Stem cells make protective chemical in the spinal cord of ALS patients

by time news

Genetically modified stem cells can survive in the spinal cords of ALS patients for at least three years. There they make a substance that protects dying nerve cells. This is apparent from a first trial with eighteen patients, who experienced no serious side effects. The experiment was still too small to determine whether the treatment slows down the course of the disease. American researchers published their findings this week in the medical science Nature Medicine.

In the progressive disease amyotrophic lateral sclerosis (ALS), the motor nerve cells that control the muscles are destroyed. This leaves patients increasingly paralyzed, from the legs to the respiratory muscles. There is no treatment; without a ventilator, the disease leads to death in an average of three years. Every year 400 to 500 people in the Netherlands hear that they have ALS.

The Americans made clever use of two well-known insights. ALS patients are also affected by astrocytes, the supporting cells that care for and repair nerves. In addition, it is known that the substance GDNF promotes the growth of motor nerve cells. But injecting that substance doesn’t work: it breaks down quickly and barely enters the brain and spinal cord.

Tackling nerve breakdown

The researchers therefore used human neuronal stem cells that can grow into astrocytes. They genetically modified it in such a way that they made the substance GDNF. They hoped to tackle the nerve breakdown in two ways.

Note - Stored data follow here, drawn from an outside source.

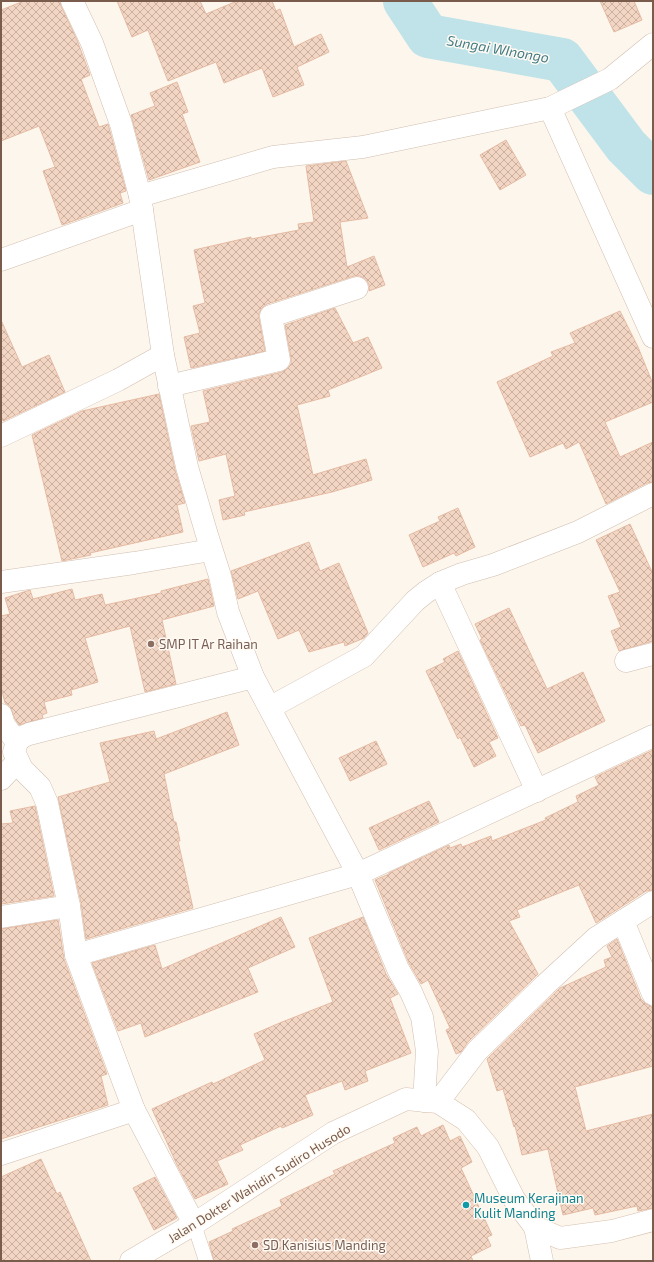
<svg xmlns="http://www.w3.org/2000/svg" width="654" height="1262" viewBox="0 0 654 1262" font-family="'Exo 2',sans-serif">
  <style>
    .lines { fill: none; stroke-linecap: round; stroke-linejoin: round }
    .river { stroke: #bfe3e8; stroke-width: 44 }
    .building { fill: url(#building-cross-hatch); stroke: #e6bba3 }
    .lane-casing { stroke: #d1beb0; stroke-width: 15 }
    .street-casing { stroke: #d1beb0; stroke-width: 23 }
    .secondary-casing { stroke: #d6c0b0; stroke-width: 23 }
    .lane { stroke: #fff; stroke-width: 14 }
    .street { stroke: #fff; stroke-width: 22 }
    .secondary { stroke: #fff; stroke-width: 22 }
    .education-dot { fill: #8d6e63; stroke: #fffaf3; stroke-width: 1.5 }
    .culture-dot { fill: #0f9aa8; stroke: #fffaf3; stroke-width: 1.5 }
    .labels { text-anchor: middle; stroke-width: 3; stroke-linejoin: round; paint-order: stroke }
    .education-label { font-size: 13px; fill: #785e54; stroke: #fffaf3; text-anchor: start }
    .street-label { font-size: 13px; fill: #7a5c4d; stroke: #fffaf3 }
    .culture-label { font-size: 13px; fill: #0d838f; stroke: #fffaf3; text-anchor: start }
    .water-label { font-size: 14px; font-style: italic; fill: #437c86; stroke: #fffaf3 }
  </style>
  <defs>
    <pattern id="building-cross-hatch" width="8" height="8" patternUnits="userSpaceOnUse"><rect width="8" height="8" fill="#f3d5c3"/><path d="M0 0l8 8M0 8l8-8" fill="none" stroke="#cab0a1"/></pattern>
  </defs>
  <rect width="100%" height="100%" fill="#fdf6ec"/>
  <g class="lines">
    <polyline class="river" points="405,1 428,36 562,60 626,146 653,173"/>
  </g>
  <g class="building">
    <polygon points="24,1 60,1 61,6 77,40 90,75 81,79 99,127 108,124 126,191 120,193 123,203 62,225 43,171 55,167 39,126 1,141 1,10"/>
    <polygon points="117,1 200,1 206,14 237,1 272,1 276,11 280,9 294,47 321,34 329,52 297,67 304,85 273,97 262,68 224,83 216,62 168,81 148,30 132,37"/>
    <polygon points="600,1 634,1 642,20 614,32"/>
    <polygon points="177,82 188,112 182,114 200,162 149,180 131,115 155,106 150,93"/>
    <polygon points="506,140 526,175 500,190 480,155"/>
    <polygon points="346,161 368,218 340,222 347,267 374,256 385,285 369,291 369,285 366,279 360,276 354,276 267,304 262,308 259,313 259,318 265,351 191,368 184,337 200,333 193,306 205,303 194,250 251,237 251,239 299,230 298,224 314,222 306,166"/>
    <polygon points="335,308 353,343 368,337 382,368 328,390 330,396 297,405 313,475 366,459 372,480 332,492 244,512 245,515 223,520 219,500 235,496 226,454 199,461 191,426 210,422 203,391 282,372 287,369 291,364 291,358 285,325"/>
    <polygon points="620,311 638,347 653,384 653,402 605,422 620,457 653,442 653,482 647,483 606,504 579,442 566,449 563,443 530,457 497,382 553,356 551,352 575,343 570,333"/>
    <polygon points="1,320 22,367 49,355 65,392 3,421 1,416"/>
    <polygon points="159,394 175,470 185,503 177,505 183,532 90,553 91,555 62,561 32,435 82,411"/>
    <polygon points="458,508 475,547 456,556 454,553 423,567 409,535 440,521 438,517"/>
    <polygon points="630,524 653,574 653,641 619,651 611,631 621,627 608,596 620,592 596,540"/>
    <polygon points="309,542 320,571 339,563 368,633 364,638 345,646 344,642 309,652 299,630 278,639 258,591 238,599 231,571"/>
    <polygon points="208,579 214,606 162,620 176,684 145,692 130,626 85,638 98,682 71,690 72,695 44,702 47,713 42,715 43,718 19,725 15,719 10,706 5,703 1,687 1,616 10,614 5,598 30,590 33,599 72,589 75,600 102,594 105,605 161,593 161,591"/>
    <polygon points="509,608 547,689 583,672 605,721 538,753 525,725 521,726 480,640 482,639 475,624"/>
    <polygon points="458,651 498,738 489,742 496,756 474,767 460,737 458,739 426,671 445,662 443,659"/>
    <polygon points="227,712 239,745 164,774 174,822 176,822 180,841 178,841 193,908 86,939 81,903 58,797 110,782 100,743 154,731 156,739"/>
    <polygon points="376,741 387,764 350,781 339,758"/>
    <polygon points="653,750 653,890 646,891 596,923 579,885 517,910 520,917 509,921 538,974 468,1042 461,1052 456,1054 446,1030 450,1028 428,980 421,984 409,963 375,880 389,874 389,873 449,845 450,848 461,844 462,847 491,836 492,841 546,820 545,818 578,802 576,796 599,785 595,777"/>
    <polygon points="429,801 439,822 379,850 369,828"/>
    <polygon points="35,806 54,896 1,904 1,824 13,823 10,811"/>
    <polygon points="281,917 295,947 248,968 258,992 145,1037 141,1023 118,1031 92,963 155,945 162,969"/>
    <polygon points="363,917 386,974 398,994 390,998 411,1053 365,1071 368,1081 345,1090 342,1081 305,1095 313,1115 282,1128 281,1126 240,1145 243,1150 217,1161 228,1184 195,1199 177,1165 152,1109 212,1082 213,1084 265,1060 254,1034 282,1022 333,1002 309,938"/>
    <polygon points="58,920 64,959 107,1074 101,1076 108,1105 1,1139 1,929"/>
    <polygon points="617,939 641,999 646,1004 651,1006 653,1010 653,1066 575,1087 586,1131 653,1114 653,1208 638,1211 637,1206 595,1215 593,1208 563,1215 548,1149 522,1155 515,1126 514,1127 503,1089 497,1091 487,1059 560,988 606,967 604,960 612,957 607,946"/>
    <polygon points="443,1125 450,1141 460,1136 472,1162 461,1168 492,1235 487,1237 491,1246 471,1256 473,1261 214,1261 209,1242 233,1231 232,1229 282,1206 280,1200 335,1174 333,1171 395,1143 393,1138 417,1127 421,1136"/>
    <polygon points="41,1159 57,1194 60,1192 91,1261 1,1261 1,1177"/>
    <polygon points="155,1177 177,1218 154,1230 133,1188"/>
  </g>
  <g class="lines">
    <defs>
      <polyline id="lane" points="194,1224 206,1261"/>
      <g id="street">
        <polyline points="72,1 92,43 121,124 140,196 163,355 187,467 207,535 220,576 228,612 253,677 358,874 398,969 411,992 422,1017 427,1051 424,1101"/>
        <polyline points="550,108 653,337"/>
        <polyline points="140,196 273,157 363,147 550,108 610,79 653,44"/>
        <polyline points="1,260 142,210"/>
        <polyline points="169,386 279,360 271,316 357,288"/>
        <polyline points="1,436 118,380 163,355"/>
        <polyline points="1,582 134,563 211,550"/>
        <polyline points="440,583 537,791"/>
        <polyline points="626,661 653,654"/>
        <polyline points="271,707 364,656 415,601 426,592 440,583 462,574 493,565 578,532 653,494"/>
        <polyline points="1,715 4,725 17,742"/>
        <polyline points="1,779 18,761"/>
        <polyline points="1,917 69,906"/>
        <polyline points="623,921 653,994"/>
        <polyline points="76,955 358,874 653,736"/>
        <polyline points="438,1102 477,1051 545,985 596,938 653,902"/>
        <polyline points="1,1154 134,1110"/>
        <polyline points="194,1224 134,1110 76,955 69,906 47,803 40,787 22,769 14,752 17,742 22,737 29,734 253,677"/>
        <polyline points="535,1227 542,1261"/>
      </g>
      <polyline id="secondary" points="131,1261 194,1224 333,1133 406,1099 438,1102 466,1120 488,1147 514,1199 535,1227 560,1238 612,1231 653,1220"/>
    </defs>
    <use href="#lane" class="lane-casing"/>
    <use href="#street" class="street-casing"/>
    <use href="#secondary" class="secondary-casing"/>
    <use href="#lane" class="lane"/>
    <use href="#street" class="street"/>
    <use href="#secondary" class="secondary"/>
  </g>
  <g class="education-dot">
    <circle cx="151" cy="644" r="4"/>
    <circle cx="255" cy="1245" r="4"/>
  </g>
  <circle class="culture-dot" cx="466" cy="1205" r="4"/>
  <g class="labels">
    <g class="education-label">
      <text x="159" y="649">SMP IT Ar Raihan</text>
      <text x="263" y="1250">SD Kanisius Manding</text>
    </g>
    <g class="street-label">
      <text transform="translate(259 1183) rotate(-32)" y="5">Jalan Dokter Wahidin Sudiro Husodo</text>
    </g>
    <g class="culture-label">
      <text x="474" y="1203">Museum Kerajinan<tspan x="474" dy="15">Kulit Manding</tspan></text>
    </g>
    <g class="water-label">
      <text transform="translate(498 49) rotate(10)" y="5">Sungai WInongo</text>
    </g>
  </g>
  <rect width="654" height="1262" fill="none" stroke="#7a5c4d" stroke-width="4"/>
</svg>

They injected the stem cells into the spinal cords of 18 ALS patients, near the motor nerve cells that control the muscles of one of their legs. The other leg served as an untreated control.

After the transplantation, the stem cells grew into astrocytes in the spinal cord that made the protective GDNF for at least three years. None of the patients experienced serious side effects.

The Americans measured the muscle strength of the patients. The loss of strength in the treated legs was on average somewhat slower than in the untreated legs, and it was slower in people on a high dose than in people on a low dose. But the number of participants was still too small to determine whether the treatment actually slows down the breakdown of nerve cells.

It is one of the best experimental transplant studies, says molecular neurobiologist Jeroen Pasterkamp, ​​who leads ALS research at UMC Utrecht. “Previous ALS studies worked with cells that become motor neurons. That doesn’t work because they don’t make new connections in the spinal cords of patients. I am more positive about this new approach, in which they transplant support cells that also make GDNF. That combination really seems to do something.”

There are two drugs for ALS, but they have little effect. Pasterkamp: “We need this. We need to build a portfolio of medications and treatments that can work for patients, and this contributes to that.”